§ What is needed
Reproduce, character for character, the listing lines starting at the one containing "Контроллеры" and ending at the one containing "Преобразователи", both included.
-- Records to use follows --
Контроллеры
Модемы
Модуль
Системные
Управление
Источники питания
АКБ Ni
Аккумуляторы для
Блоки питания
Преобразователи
-- Records to use concluded --
-- Records to use follows --
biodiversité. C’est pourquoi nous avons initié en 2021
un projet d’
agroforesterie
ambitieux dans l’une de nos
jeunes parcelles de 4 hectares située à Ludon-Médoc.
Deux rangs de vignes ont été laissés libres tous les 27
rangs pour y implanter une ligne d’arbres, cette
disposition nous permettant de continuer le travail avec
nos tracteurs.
-- Records to use concluded --
§ The completed task
Контроллеры
Модемы
Модуль
Системные
Управление
Источники питания
АКБ Ni
Аккумуляторы для
Блоки питания
Преобразователи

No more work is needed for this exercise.